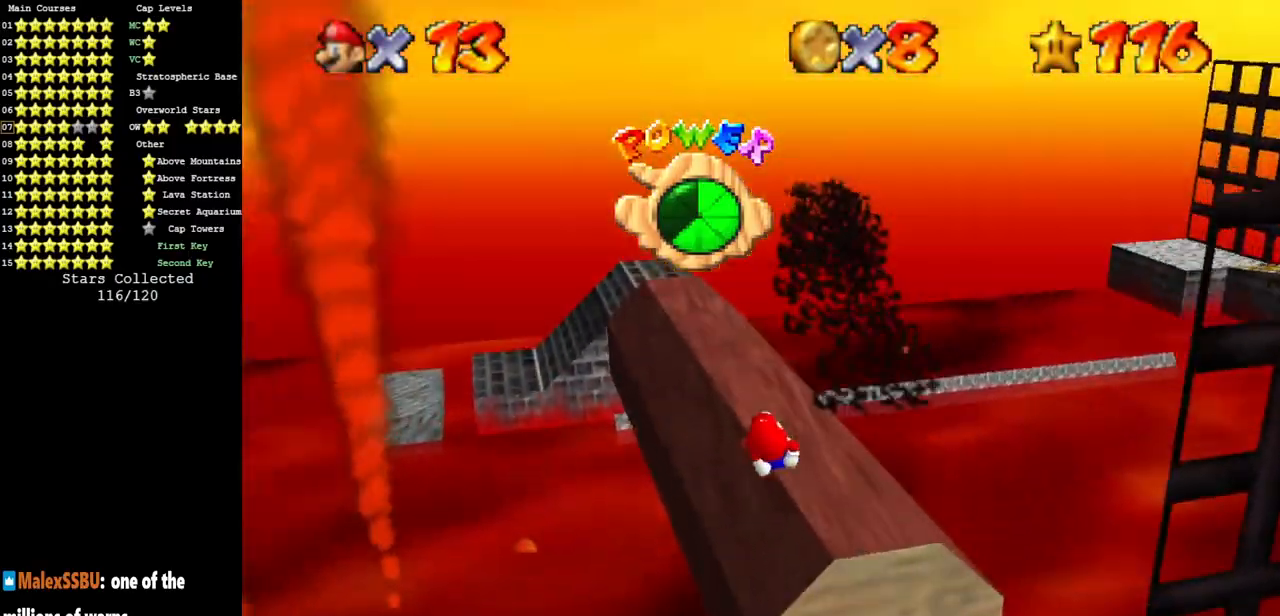
{"buttons": ["C_DOWN", "C_LEFT"], "left_stick": "right", "events": [[234, "C_DOWN", "down"], [234, "C_LEFT", "down"], [284, "left_stick", "center"], [351, "C_DOWN", "up"], [351, "C_LEFT", "up"], [434, "left_stick", "right"], [451, "C_LEFT", "down"], [467, "C_DOWN", "down"]]}
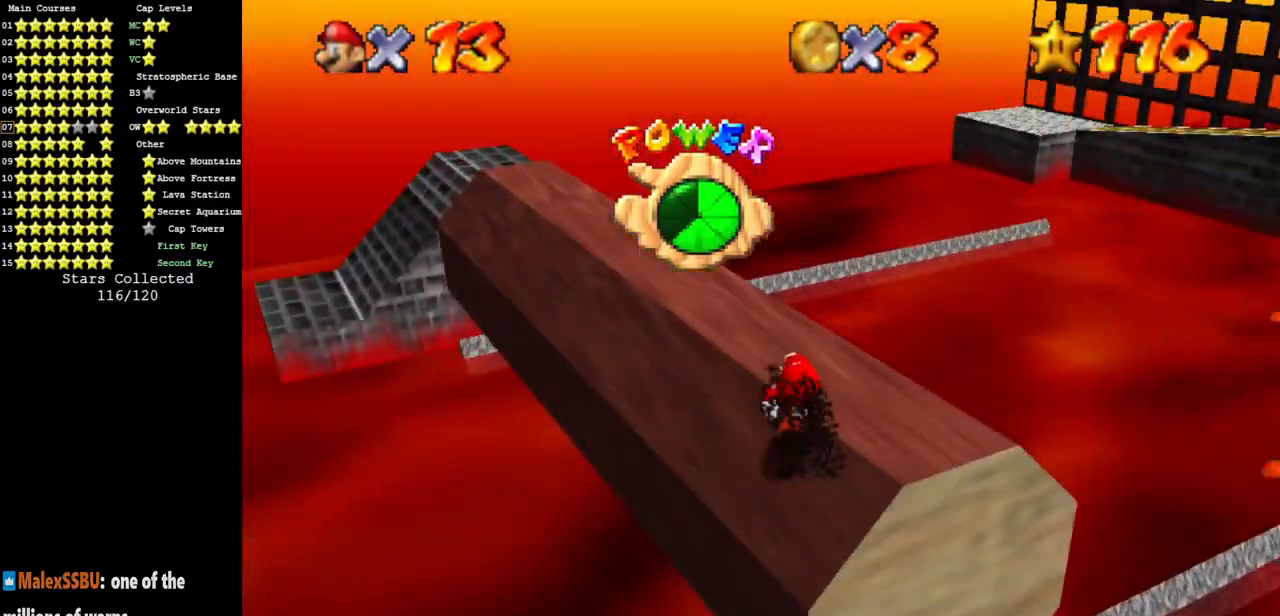
{"buttons": [], "left_stick": "right", "events": [[66, "C_DOWN", "up"], [66, "C_LEFT", "up"], [117, "C_LEFT", "down"], [200, "C_DOWN", "down"], [434, "C_DOWN", "up"], [434, "C_LEFT", "up"]]}
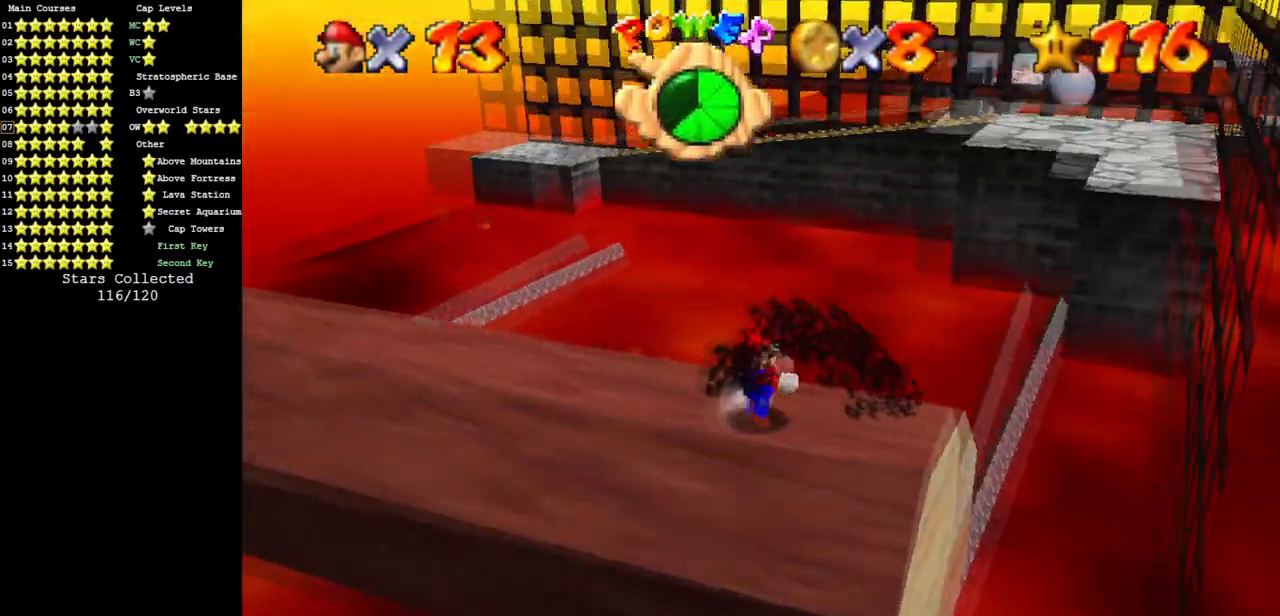
{"buttons": [], "left_stick": "up", "events": [[50, "left_stick", "up-right"], [200, "left_stick", "up"], [267, "Z", "down"], [317, "A", "down"], [451, "A", "up"], [484, "Z", "up"]]}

# YOUR INSTRUCTIONS:
Your response must consist of the material above, reproduced word for word, with the images omitted.

# ANSWER SECTION:
{"buttons": ["C_DOWN", "C_LEFT"], "left_stick": "right", "events": [[234, "C_DOWN", "down"], [234, "C_LEFT", "down"], [284, "left_stick", "center"], [351, "C_DOWN", "up"], [351, "C_LEFT", "up"], [434, "left_stick", "right"], [451, "C_LEFT", "down"], [467, "C_DOWN", "down"]]}
{"buttons": [], "left_stick": "right", "events": [[66, "C_DOWN", "up"], [66, "C_LEFT", "up"], [117, "C_LEFT", "down"], [200, "C_DOWN", "down"], [434, "C_DOWN", "up"], [434, "C_LEFT", "up"]]}
{"buttons": [], "left_stick": "up", "events": [[50, "left_stick", "up-right"], [200, "left_stick", "up"], [267, "Z", "down"], [317, "A", "down"], [451, "A", "up"], [484, "Z", "up"]]}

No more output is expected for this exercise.